So I'm just spitballing this (not even sure I'll have time), but the basic design would be like this.
1) If we want to reconstruct a worst-case 20kHz sine wave, the period of this signal is 50us. At 32MHz main clock, this gives one clock every 31ns. Or about 1600 clock ticks per revolution of the sine wave.
2) If we want to compute the sine "lobe" (up to pi/2 radians), we have to recycle the computation at twice the main frequency of the sine wave. So this would happen at a 40kHz rate, or once every 25us, or every 800 main clock cycles. We get the "other" sine lobe by taking the first and just multiplying everything by -1.
3) We have to step the DAC through the sine wave table. If we split the lobe into something like 64 steps (this is essentially the sampling rate), this only leaves 800/64 = 12 clocks per step to calculate the "next" sine value.
So I can see this would be quite a challenge to compute on the fly.

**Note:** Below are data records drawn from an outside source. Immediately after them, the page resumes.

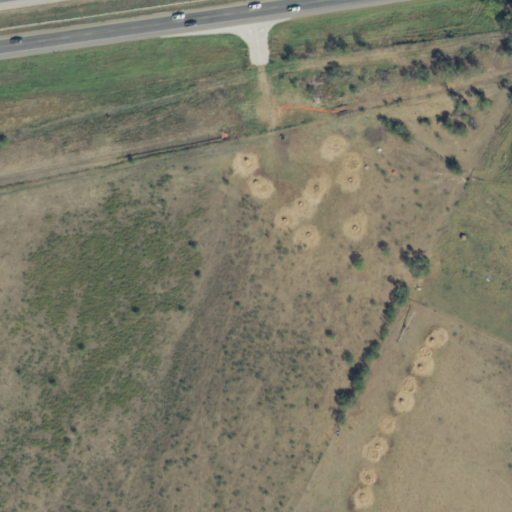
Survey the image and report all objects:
road: (170, 24)
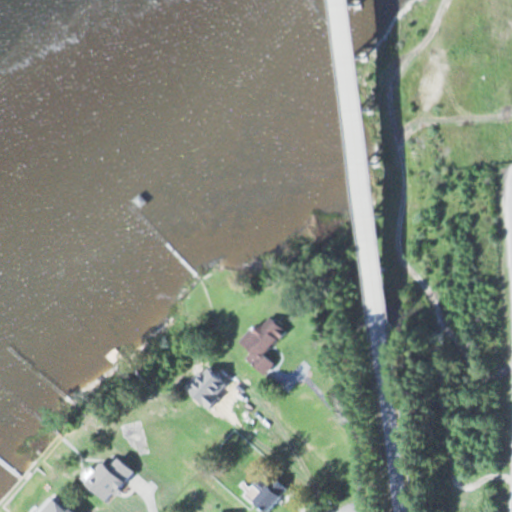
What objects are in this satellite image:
building: (22, 7)
road: (502, 110)
road: (350, 171)
road: (511, 196)
building: (267, 342)
road: (393, 427)
building: (118, 477)
building: (268, 493)
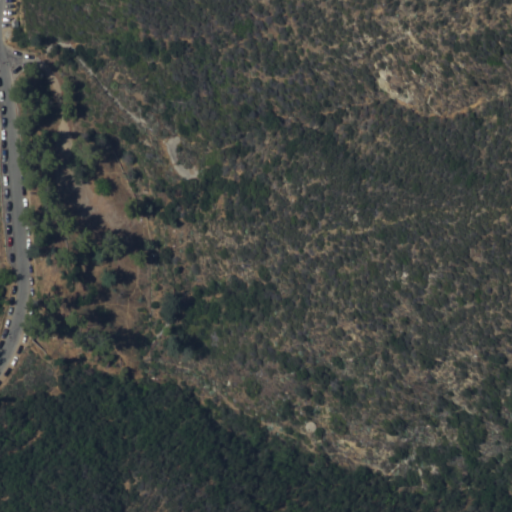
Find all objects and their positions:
parking lot: (6, 21)
road: (19, 209)
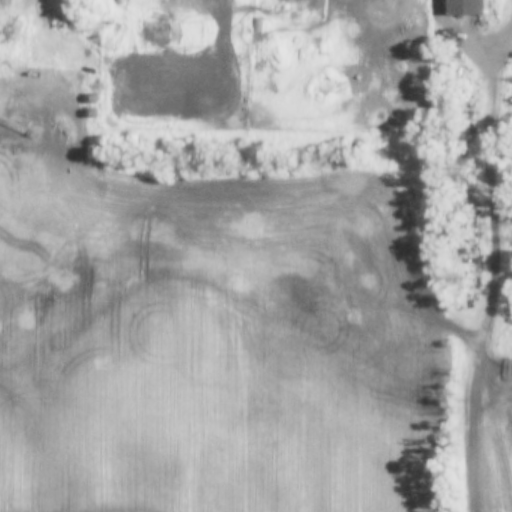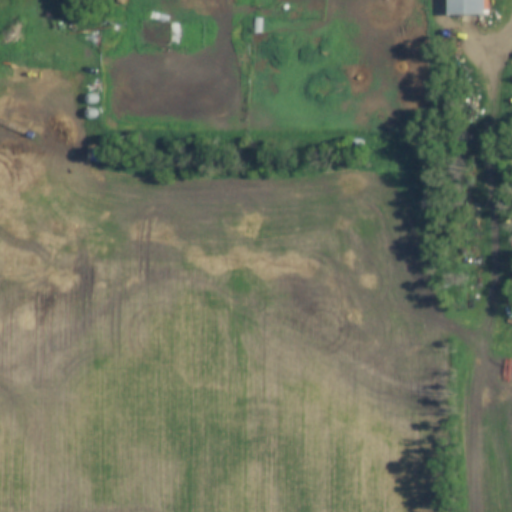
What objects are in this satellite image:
building: (469, 6)
building: (472, 7)
building: (259, 25)
building: (158, 33)
road: (507, 51)
silo: (93, 98)
building: (93, 98)
silo: (93, 113)
building: (93, 113)
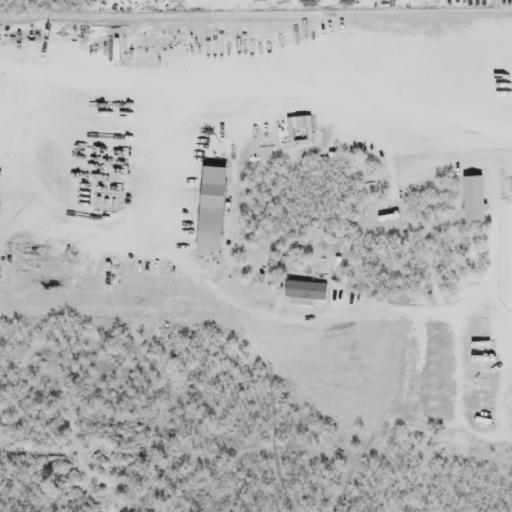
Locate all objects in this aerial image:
road: (77, 79)
road: (5, 85)
building: (379, 222)
road: (164, 235)
road: (507, 294)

Doing a load/store from a pre-calculated sine wave table would be done easily in 12 clock cycles, even with vanilla C.
Perhaps a hybrid approach is better: take the step size as an input, run the sine wave table calculation in real time before the output signal is started. Adjusting the frequency is simple changing the rate that we step through the table, which is a single PWM divider register.